LehrerDance and MusicalFare team up to create a new kind of musical

An authentically inventive performance of storytelling, dancing, and singing told through the music of Paul Simon is being brought to the University at Buffalo’s Center for the Arts. The talented and athletic dancers of LehrerDance have joined forces with the equally skillful MusicalFare Theatre to create this one-of-a-kind project, which tells the story of a man’s undying love for his wife and the complexity of human relationships.

Jon Lehrer, the director of LehrerDance, and Randall Kramer, the director of MusicalFare Theatre, decided a long time ago that they wanted to collaborate on a project together; they just didn’t know exactly what it was going to be.

“When I started LehrerDance in Buffalo in 2007, Randy Kramer was on my list of people I wanted to reconnect and eventually collaborate with,” Lehrer says.

Lehrer and Kramer caught up with each other a couple summers ago at Artpark, where LehrerDance was performing a short piece called “Bridge and Tunnel,” a dance put to Paul Simon’s music.

“I had seen some of Jon’s work and I just thought he was an incredibly gifted choreographer in a very unique and original way, but yet also very populist in a communicating way, which sometimes can be hard with dance,” says Kramer. “A lot of choreographers don’t think like that and I think Jon does, and it makes for a really great experience for the audience.”

Acquiring the rights to use Simon’s music took a few months, but putting together the cast was easy. All eight dancers from LehrerDance serve as characters in the musical, along with Western New York’s Terrie George and John Fredo.

“It’s been great because the dancers are also actors in our story,” says Kramer. “In the story we have dancers who act, we have actors who dance and sing, and we have musicians that sing and act and dance. Everyone does everything. It’s really been almost a dream-type of collaboration.”

As far as writing the script, Lehrer and Kramer let the storyline unfold naturally, which resulted in a product that is unlike any traditional musical.

“We created the musical as we went,” Lehrer says. “The first day of rehearsal we didn’t really even know what we were going to do. We had an idea to let it create itself.”

In developing their first full-length musical together, Kramer and Lehrer, along with the musical director, Jason Bravo, all envisioned a different type of musical.

“We’re calling it a musical dance theatre experience, so it’s definitely in the musical theater genre, but we’re really trying to break down some barriers in how it’s presented,” says Lehrer. “It’s not your typical musical where it’s very happy with big song-and-dance routines. We really tried to stretch the imagination while trying to tell a really cool story.”

The story follows a man named Frank, who is dealing with the loss of his wife, Lorraine.Though she has passed, he is still reaching to have a relationship with her.

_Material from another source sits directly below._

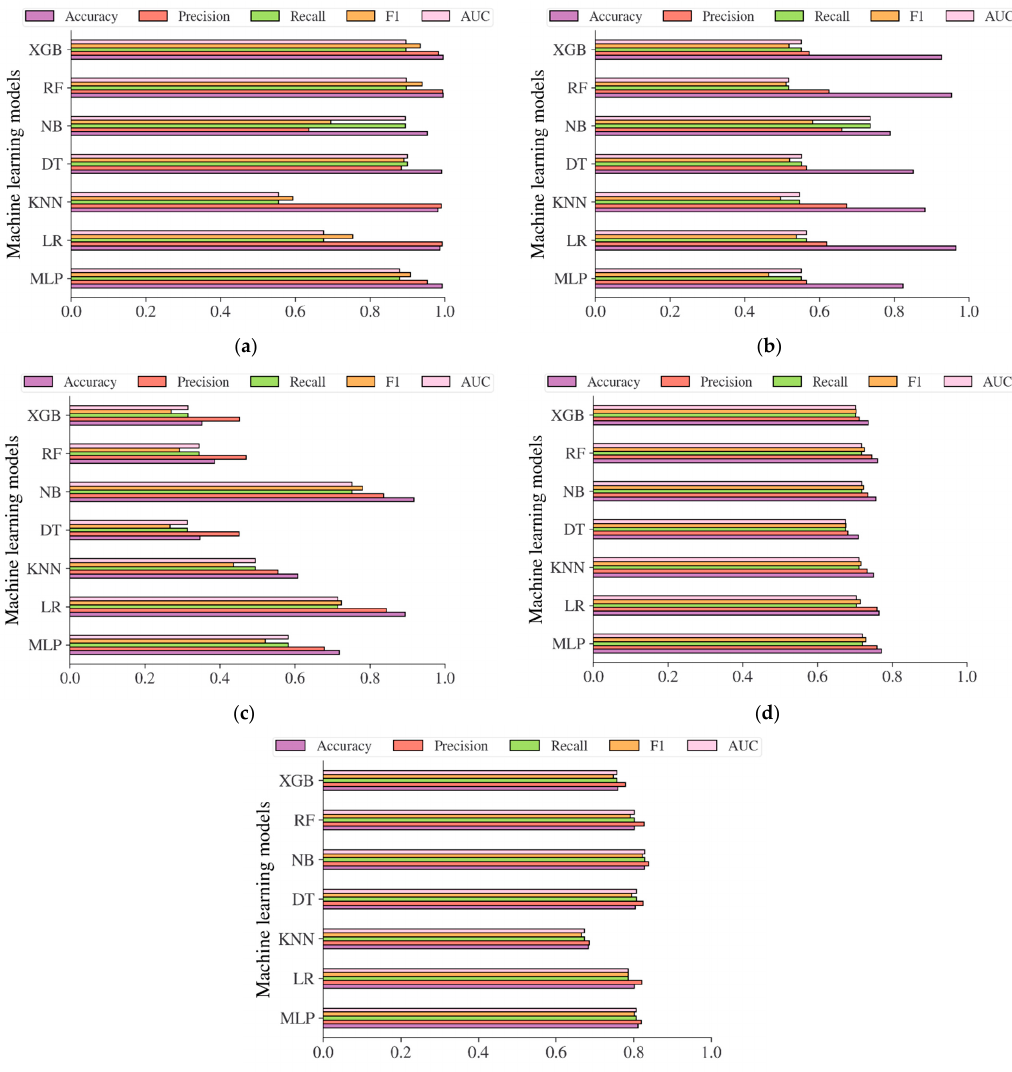
Figure 12. The results of diabetes prediction based on machine learning models on ( a ) Chinese, ( b )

“I think there are great moments of happiness and there are moments of profound loss,” says Kramer. “It’s really about a relationship and all the things that happen within a relationship. Just because this man’s wife is no longer alive, it doesn’t mean that he doesn’t seek a relationship with her and I think that’s something we can all sort of relate to regarding people who have passed on or people who have gone out of our lives.”

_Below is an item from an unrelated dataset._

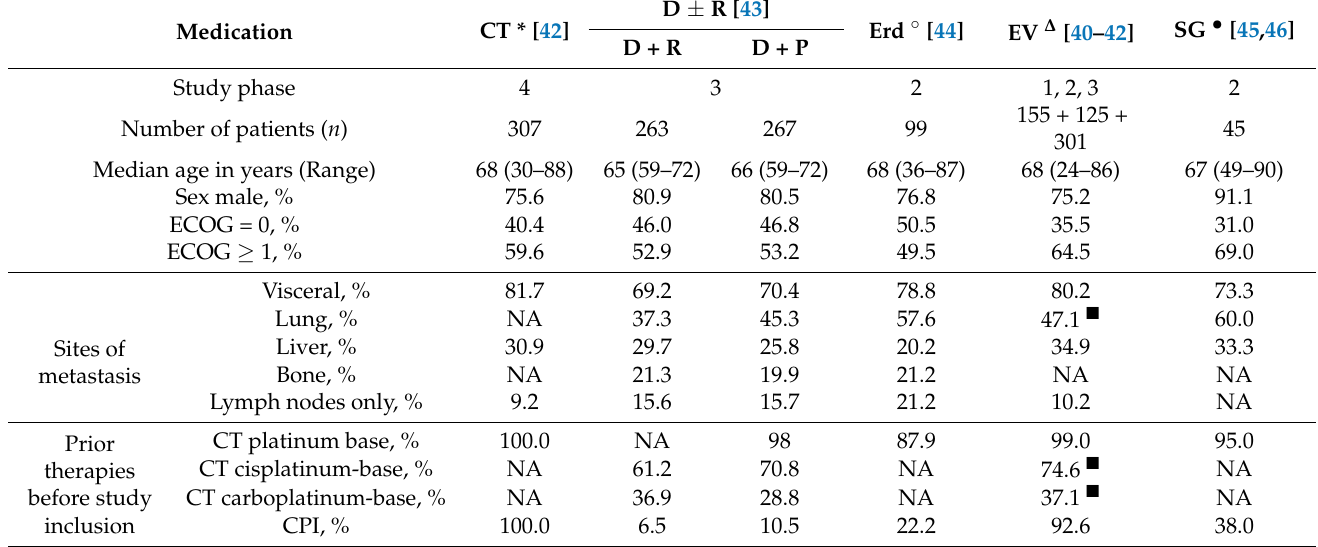
Table 1. * Paclitaxel, Docetaxel, Vinflunine. ◦ Selected regimen collective, treated with 8 mg of Erd continuously. ∆ Pooled data. (cid:110) Data only available for n = 155 [40] + 125 [41]. • Bladder cancer subgroup, treated with 10 mg SG/kg of body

Something So Right is being presented Saturday, April 16, at 8pm and Sunday, April 17, at 2pm in the Mainstage Theatre, located at the UB Center for the Arts on the North Campus. Tickets for the show cost $35 for the public, $25 for students from any school, and $20 for University at Buffalo students. Tickets can be purchased from the UBCFA box office (Monday through Friday from 10am to 6pm) and through all Ticketmaster outlets, including Ticketmaster.com. Tickets may also be charged by calling 1-800-745-3000.